**Bloc de texte**
Des responsables politiques en lice pour l’investiture du parti Les Républicains, traditionnellement de centre-droit, se sont également présentés pour mettre en avant leurs positions anti-immigration et anti-islam. La gagnante de cette compétition, Valérie Pécresse, a promis un référendum sur l’immigration, des quotas d’immigration et des murs autour du périmètre de l’UE, un programme que Marine Le Pen aurait pu facilement soutenir.

L’extrême droite a changé le climat politique en France. La profonde méfiance envers les partis politiques et le discours du déclin national véhiculé par l’extrême droite ont tiré le centre politique vers la droite. L’existence d’une « sphère fasciste » sur Internet et le fait que les principaux médias soient la propriété de l’extrême droite ont normalisé ce qui était auparavant inavouable. Si Mme Le Pen a choisi de faire du coût de la vie le thème central de sa campagne, c’est justement parce que le paysage politique s’était tellement modifié depuis l’arrivée de son père au second tour qu’elle aurait eu du mal à se démarquer sur le thème de l’immigration. Cette bataille a déjà été gagnée.

Une course à deux chevaux

Macron reste le favori de la présidentielle. Non seulement il est arrivé en tête, mais sa part de voix a également augmenté, passant de 24 % en 2017 à 27,8 %. Cependant, la part de voix de Marine Le Pen a également augmenté, passant de 21,3 % à 23,2 %. Tous deux ont contribué à l’effondrement des partis traditionnels de centre-droit et de centre-gauche et en ont bénéficié.

Jusqu’en 2017, la plupart des présidents étaient issus soit des partis républicain/gaulliste, soit des partis socialistes. Mais en 2022, le candidat des Républicains est arrivé en cinquième position, avec un maigre score de 4,8 %, tandis que le Parti socialiste, qui avait encore remporté les élections présidentielles de 2012, s’est retrouvé en dixième position, avec seulement 1,7 % des voix.

Dans ce paysage politique polarisé, le seul candidat capable de tenir tête à Mme Le Pen était Jean-Luc Mélenchon, du parti populiste de gauche La France Insoumise, dont la part de voix a fortement augmenté au cours des dernières semaines de la campagne électorale. En remportant les suffrages de nombreux jeunes en particulier, sa campagne a également fait écho à la colère des personnes face à la situation économique et à leur mépris pour les partis établis.

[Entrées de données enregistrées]
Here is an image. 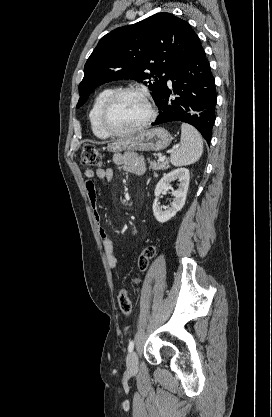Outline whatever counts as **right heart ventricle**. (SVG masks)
<instances>
[{
	"mask_svg": "<svg viewBox=\"0 0 272 417\" xmlns=\"http://www.w3.org/2000/svg\"><path fill=\"white\" fill-rule=\"evenodd\" d=\"M115 89L113 87H107L101 90L94 98L93 103L91 105L89 111V121L92 132L94 135L100 139H106L109 136L102 130L100 125V111L105 102V100L109 97V95L114 92Z\"/></svg>",
	"mask_w": 272,
	"mask_h": 417,
	"instance_id": "obj_1",
	"label": "right heart ventricle"
}]
</instances>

**Objectif de la tâche**
Recopiez à l'identique le passage du texte sur la présidentielle qui va de « Jusqu’en 2017, la » jusqu'à « 1,7 % des voix. ». Les entrées constituent un matériau distinct du texte sur la présidentielle.

**Résultat**
Jusqu’en 2017, la plupart des présidents étaient issus soit des partis républicain/gaulliste, soit des partis socialistes. Mais en 2022, le candidat des Républicains est arrivé en cinquième position, avec un maigre score de 4,8 %, tandis que le Parti socialiste, qui avait encore remporté les élections présidentielles de 2012, s’est retrouvé en dixième position, avec seulement 1,7 % des voix.